Era mai possibile che negli anni 80 chi aveva tra le mani una
tastiera dovesse suonare solamente electro-pop ? Che nessuno cercasse di
sperimentare e tirar fuori dal proprio strumento un suono più particolare?
Ovviamente, sì. La strumentazione Roland del tempo fu la manna dal cielo per la
nascita di quel filone "acido" della musica house, costruito su battute
sincopate e ritmi robotici che prendevano vita tra i grattacieli di Chicago.

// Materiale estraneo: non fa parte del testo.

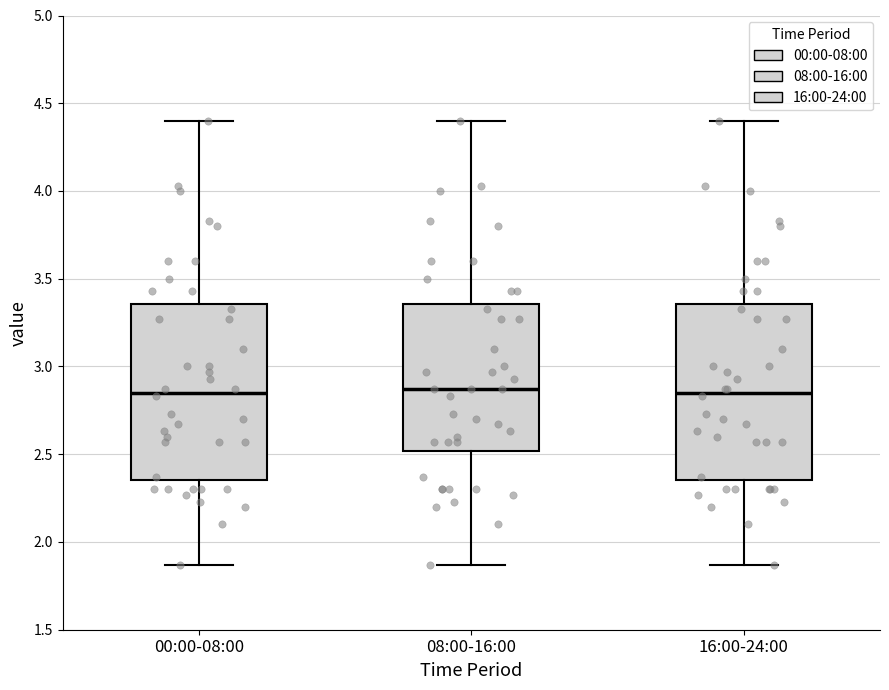

Reading left to right, read every box against the y-axis: the position of its median line, the range the box covers, and the ends of its whiskers. The values are not printed on the chart, so give them approximately, as read against the axis.

00:00-08:00: median 2.85, box 2.35 to 3.35, whiskers 1.85 to 4.40
08:00-16:00: median 2.85, box 2.50 to 3.35, whiskers 1.85 to 4.40
16:00-24:00: median 2.85, box 2.35 to 3.35, whiskers 1.85 to 4.40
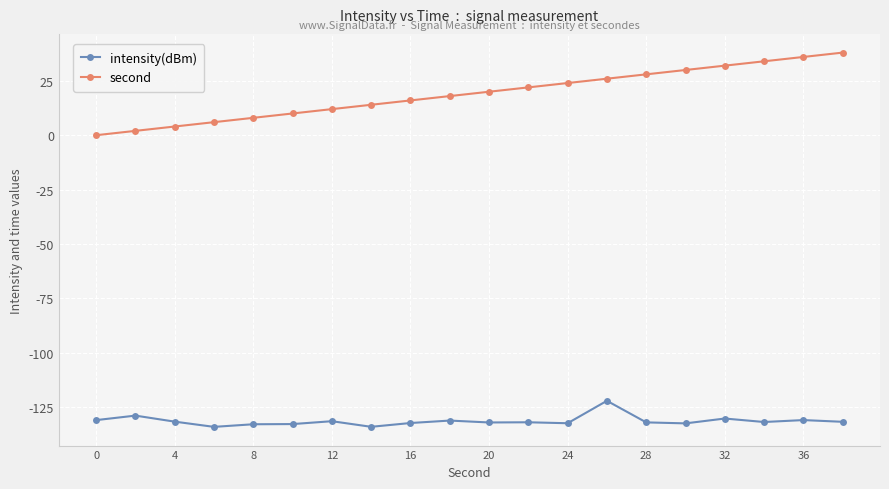

Which series has the widest spread of values?

second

Anni dopo, l’acid-house era divenuta materiale per cultori del genere;
pochi erano ormai gli interessati a questo pezzo di storia della musica
elettronica. Riaffermare l’attualità del glorioso filone acid è l’intento
di questo fantastico lavoro dei Dirty Criminals, al secolo i disc-jockey
Traxx e Decoy da Chicago, Usa (chi l’avrebbe mai detto). Un lungo tunnel
lisergico di colpi di cassa ritmici e dal sapore antico: c’è da perdersi negli
oscuri e malati giri di questo disco. Ascoltate per credere "Pulsecode
Modulation" e il suo vorticoso incedere visionario. Nessun campionamento, nessun
artificio della moderna tecnologia. Strumentazione del 1988 utilizzata oggi,
valanghe di tastiere che esprimono il suono grezzo e stagionato della storia,
come quello di un buon vinile. Roland 626, 707, 808 e la mitica 303, tutte
insieme collaborano alla rivincita dell’ acid-house sulle altre tendenze
dell’ electro targato Gigolos.
"Revenge 303", il titolo è tutto
un programma, esprime al massimo la potenza del suono acid , attualizzato
senza per questo scendere a compromessi con le moderne tendenze della musica
elettronica. Ma è tutto l’album dei Dirty Criminals a rivelarsi un tributo
fenomenale agli antichi synth analogici che spopolarono verso la fine degli anni
80, tra progressioni di battiti e voci visionarie distorte dal vocoder ("Jak Da
Box").
Non manca nulla, nemmeno il singolo perfetto per la pista, dal gusto
tipicamente techno: "Hurt Yourself", in collaborazione con Mount Sims alla voce
"sexy". Un delirio.
Un disco tra i più interessanti degli ultimi tempi
per la scena acid-house/techno, innovazioni per il suono del domani con la
strumentazione di ieri. Complimenti ai criminali.